• _INPUT_:
----

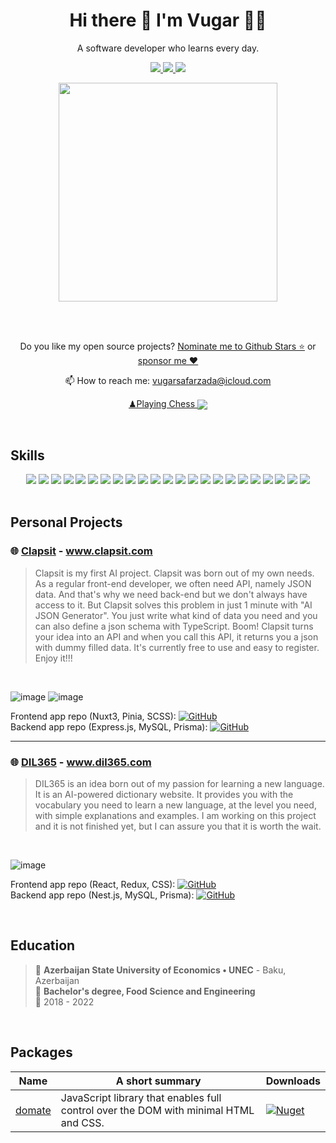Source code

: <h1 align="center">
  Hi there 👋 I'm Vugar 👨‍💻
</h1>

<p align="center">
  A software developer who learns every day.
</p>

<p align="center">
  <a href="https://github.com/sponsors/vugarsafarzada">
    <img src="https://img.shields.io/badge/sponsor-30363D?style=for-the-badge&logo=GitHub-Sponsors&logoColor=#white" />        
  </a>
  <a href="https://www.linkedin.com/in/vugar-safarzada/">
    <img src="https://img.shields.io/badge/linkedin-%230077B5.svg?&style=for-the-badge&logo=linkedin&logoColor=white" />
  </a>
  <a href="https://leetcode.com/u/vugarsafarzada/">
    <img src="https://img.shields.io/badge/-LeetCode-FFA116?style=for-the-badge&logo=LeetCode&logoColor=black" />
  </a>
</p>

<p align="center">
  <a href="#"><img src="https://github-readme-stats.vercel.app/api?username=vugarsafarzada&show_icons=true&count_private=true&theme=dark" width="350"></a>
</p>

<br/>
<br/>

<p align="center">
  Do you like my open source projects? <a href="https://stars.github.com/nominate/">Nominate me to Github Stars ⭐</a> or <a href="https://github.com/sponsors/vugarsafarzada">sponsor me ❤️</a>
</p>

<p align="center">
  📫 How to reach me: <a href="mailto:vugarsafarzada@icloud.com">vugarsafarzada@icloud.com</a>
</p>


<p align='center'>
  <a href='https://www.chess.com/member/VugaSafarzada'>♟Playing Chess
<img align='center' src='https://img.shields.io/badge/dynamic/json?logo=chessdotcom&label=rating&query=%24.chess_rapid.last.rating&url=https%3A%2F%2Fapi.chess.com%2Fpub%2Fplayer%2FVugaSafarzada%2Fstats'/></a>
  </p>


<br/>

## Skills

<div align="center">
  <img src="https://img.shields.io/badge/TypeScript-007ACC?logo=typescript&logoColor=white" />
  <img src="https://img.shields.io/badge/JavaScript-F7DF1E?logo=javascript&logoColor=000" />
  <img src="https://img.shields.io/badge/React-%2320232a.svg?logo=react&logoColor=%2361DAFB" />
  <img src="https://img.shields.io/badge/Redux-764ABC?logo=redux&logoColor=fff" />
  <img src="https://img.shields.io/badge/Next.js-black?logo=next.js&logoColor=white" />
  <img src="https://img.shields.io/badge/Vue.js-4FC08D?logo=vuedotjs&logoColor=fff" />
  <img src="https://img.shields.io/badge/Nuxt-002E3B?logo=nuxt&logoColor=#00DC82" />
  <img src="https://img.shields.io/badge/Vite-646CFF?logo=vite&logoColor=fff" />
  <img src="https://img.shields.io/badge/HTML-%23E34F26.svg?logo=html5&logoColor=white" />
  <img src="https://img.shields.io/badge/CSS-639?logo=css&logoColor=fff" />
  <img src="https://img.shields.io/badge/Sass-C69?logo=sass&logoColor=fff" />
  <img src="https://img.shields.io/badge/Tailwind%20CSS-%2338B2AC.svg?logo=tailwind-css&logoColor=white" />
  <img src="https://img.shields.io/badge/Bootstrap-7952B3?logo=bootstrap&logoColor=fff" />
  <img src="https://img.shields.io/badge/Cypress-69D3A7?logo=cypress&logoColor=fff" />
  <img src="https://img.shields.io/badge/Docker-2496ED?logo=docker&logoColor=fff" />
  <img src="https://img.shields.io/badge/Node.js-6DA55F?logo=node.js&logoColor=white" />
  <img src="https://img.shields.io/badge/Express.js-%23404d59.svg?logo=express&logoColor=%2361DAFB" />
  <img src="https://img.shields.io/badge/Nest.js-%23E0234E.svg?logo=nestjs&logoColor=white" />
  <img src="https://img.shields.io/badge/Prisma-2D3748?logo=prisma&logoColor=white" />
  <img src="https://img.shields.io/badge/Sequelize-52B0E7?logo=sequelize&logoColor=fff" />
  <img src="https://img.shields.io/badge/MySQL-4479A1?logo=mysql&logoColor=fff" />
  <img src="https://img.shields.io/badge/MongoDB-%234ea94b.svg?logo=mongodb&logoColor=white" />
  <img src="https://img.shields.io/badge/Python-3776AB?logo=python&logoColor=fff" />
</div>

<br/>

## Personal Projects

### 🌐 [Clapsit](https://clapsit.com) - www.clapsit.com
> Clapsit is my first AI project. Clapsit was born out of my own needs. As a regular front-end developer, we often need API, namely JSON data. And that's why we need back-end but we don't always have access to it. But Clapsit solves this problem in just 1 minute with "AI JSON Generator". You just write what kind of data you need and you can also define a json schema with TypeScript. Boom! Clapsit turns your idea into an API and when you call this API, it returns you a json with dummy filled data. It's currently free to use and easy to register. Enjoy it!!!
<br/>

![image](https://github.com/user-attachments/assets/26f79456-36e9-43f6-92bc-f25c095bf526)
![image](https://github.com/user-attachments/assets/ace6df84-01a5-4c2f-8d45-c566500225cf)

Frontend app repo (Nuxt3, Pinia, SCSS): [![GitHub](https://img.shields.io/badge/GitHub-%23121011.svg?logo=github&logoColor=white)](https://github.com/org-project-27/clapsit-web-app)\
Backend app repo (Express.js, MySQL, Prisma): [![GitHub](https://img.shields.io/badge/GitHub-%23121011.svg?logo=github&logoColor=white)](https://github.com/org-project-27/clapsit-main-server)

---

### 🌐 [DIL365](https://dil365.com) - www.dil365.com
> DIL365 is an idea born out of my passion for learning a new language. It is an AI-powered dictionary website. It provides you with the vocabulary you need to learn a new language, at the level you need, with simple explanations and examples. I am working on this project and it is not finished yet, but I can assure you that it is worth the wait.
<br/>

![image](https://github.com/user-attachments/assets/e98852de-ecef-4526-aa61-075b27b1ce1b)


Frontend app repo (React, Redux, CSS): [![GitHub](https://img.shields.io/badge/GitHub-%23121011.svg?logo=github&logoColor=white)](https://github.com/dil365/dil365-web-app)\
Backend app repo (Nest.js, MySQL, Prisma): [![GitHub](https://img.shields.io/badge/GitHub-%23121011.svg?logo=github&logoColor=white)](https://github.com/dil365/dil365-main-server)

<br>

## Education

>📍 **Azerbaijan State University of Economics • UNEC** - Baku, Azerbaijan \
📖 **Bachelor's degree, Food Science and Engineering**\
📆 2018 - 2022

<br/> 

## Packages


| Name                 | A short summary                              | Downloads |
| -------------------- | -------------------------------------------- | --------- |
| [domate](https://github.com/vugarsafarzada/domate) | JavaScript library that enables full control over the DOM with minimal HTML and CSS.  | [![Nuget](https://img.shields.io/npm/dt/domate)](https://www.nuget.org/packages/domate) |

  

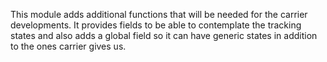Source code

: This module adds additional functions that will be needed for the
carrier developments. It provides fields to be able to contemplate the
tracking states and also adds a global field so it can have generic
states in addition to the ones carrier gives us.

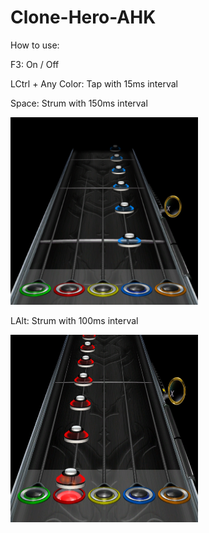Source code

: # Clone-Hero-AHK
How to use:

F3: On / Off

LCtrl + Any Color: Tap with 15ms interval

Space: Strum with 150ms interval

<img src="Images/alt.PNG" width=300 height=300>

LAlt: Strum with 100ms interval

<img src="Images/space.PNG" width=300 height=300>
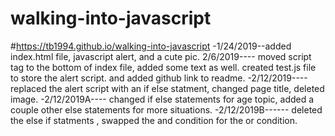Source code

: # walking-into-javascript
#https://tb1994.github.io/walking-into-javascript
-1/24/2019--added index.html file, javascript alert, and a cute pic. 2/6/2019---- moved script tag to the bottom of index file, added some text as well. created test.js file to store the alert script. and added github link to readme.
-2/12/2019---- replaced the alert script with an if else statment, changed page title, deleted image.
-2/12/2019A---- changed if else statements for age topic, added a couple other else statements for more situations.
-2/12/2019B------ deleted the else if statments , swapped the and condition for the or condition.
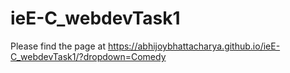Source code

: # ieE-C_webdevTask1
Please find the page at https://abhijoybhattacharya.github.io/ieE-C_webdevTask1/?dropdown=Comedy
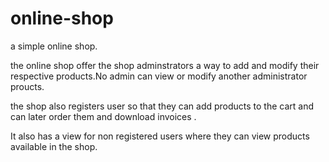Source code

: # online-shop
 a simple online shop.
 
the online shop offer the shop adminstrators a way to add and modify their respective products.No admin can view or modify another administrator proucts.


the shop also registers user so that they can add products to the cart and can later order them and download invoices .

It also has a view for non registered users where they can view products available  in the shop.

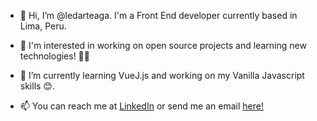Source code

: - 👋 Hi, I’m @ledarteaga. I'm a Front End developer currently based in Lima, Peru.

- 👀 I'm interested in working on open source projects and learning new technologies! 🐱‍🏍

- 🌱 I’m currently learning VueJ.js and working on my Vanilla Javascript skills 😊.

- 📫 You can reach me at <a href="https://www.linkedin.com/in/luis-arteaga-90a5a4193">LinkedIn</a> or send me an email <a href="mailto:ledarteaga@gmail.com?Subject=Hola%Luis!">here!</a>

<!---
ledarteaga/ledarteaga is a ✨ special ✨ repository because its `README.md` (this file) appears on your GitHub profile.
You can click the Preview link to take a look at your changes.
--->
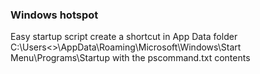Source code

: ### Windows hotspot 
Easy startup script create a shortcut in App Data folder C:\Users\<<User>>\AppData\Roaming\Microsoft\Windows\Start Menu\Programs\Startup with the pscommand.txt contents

----

The output should hold only the lines from the one containing "Please find the" through the last line of the listing, reproduced exactly, pictures omitted.

Please find the page at https://abhijoybhattacharya.github.io/ieE-C_webdevTask1/?dropdown=Comedy
Source code

: # online-shop
 a simple online shop.
 
the online shop offer the shop adminstrators a way to add and modify their respective products.No admin can view or modify another administrator proucts.


the shop also registers user so that they can add products to the cart and can later order them and download invoices .

It also has a view for non registered users where they can view products available  in the shop.

Source code

: - 👋 Hi, I’m @ledarteaga. I'm a Front End developer currently based in Lima, Peru.

- 👀 I'm interested in working on open source projects and learning new technologies! 🐱‍🏍

- 🌱 I’m currently learning VueJ.js and working on my Vanilla Javascript skills 😊.

- 📫 You can reach me at <a href="https://www.linkedin.com/in/luis-arteaga-90a5a4193">LinkedIn</a> or send me an email <a href="mailto:ledarteaga@gmail.com?Subject=Hola%Luis!">here!</a>

<!---
ledarteaga/ledarteaga is a ✨ special ✨ repository because its `README.md` (this file) appears on your GitHub profile.
You can click the Preview link to take a look at your changes.
--->
Source code

: ### Windows hotspot 
Easy startup script create a shortcut in App Data folder C:\Users\<<User>>\AppData\Roaming\Microsoft\Windows\Start Menu\Programs\Startup with the pscommand.txt contents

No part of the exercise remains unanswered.